What you need to do :: Lift out, unaltered, the lines of the material below between the line holding "Table 8: Frequent item set L" and the line holding "Table 2. Mean", counting both.

START Recorded information

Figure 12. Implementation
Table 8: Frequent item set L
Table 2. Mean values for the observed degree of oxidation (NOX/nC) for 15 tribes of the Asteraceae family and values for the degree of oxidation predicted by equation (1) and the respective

END Recorded information
START Recorded information

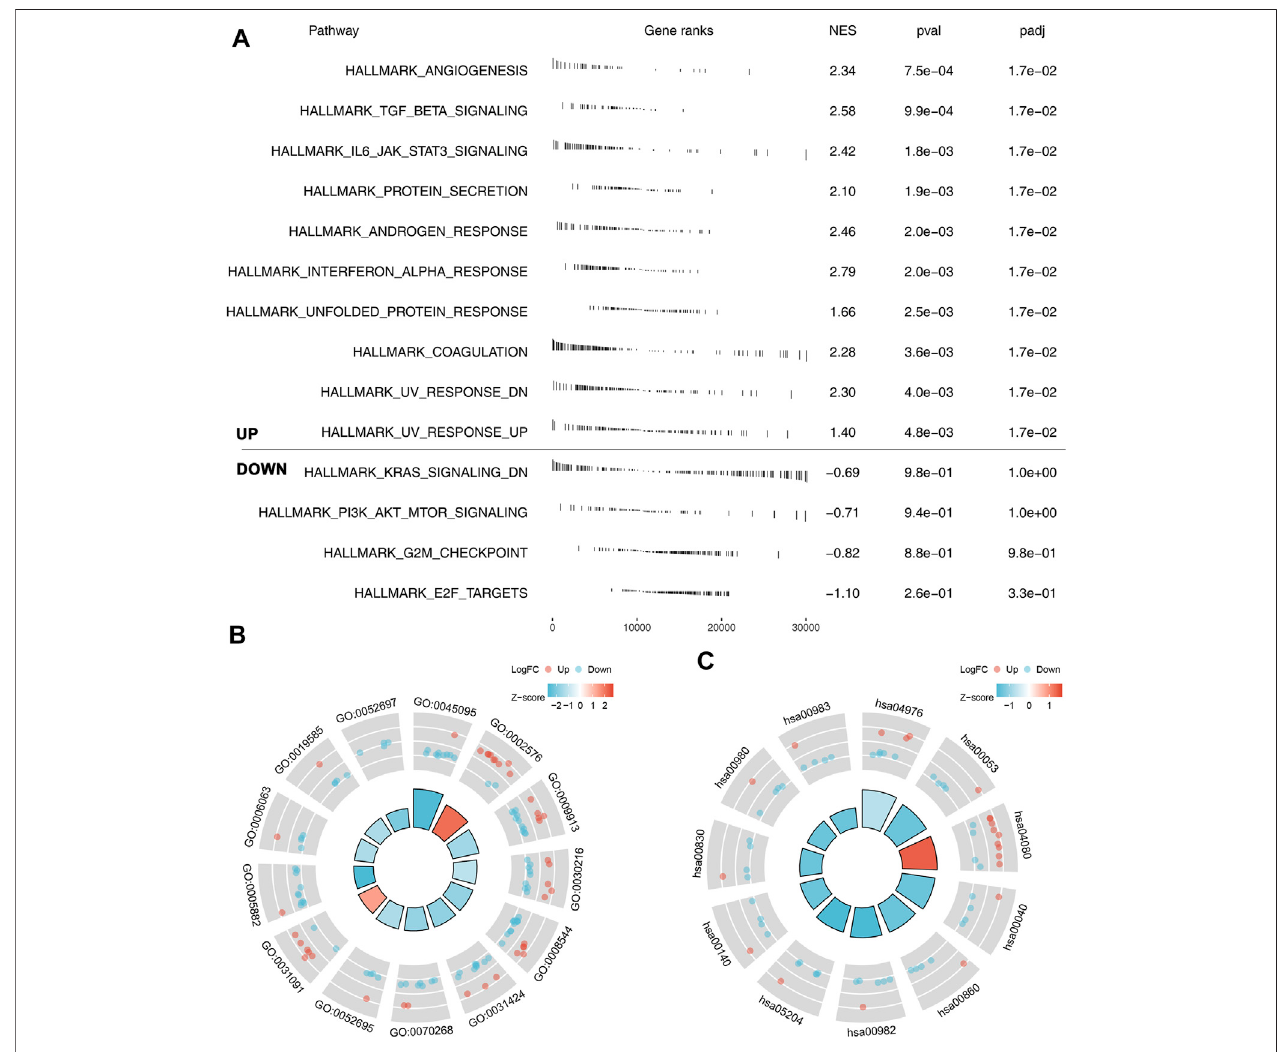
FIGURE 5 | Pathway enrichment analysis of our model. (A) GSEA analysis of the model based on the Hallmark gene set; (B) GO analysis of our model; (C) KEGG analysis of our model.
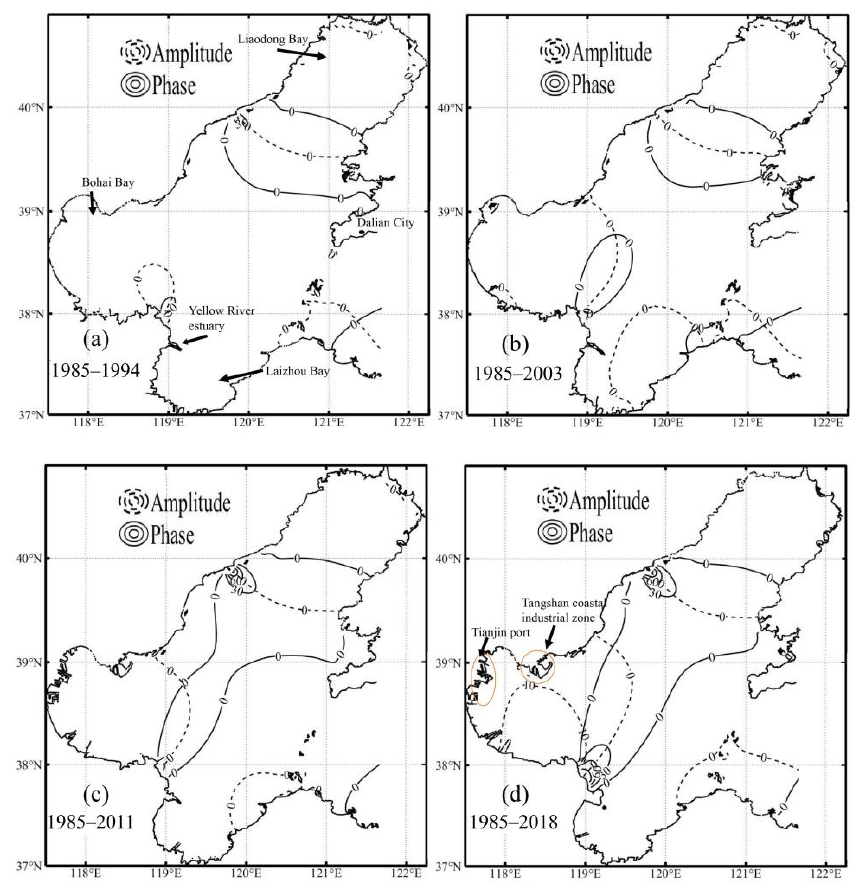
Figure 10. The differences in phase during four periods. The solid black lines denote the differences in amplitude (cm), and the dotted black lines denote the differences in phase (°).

END Recorded information

Solution to the exercise ::
Table 8: Frequent item set L
Table 2. Mean values for the observed degree of oxidation (NOX/nC) for 15 tribes of the Asteraceae family and values for the degree of oxidation predicted by equation (1) and the respective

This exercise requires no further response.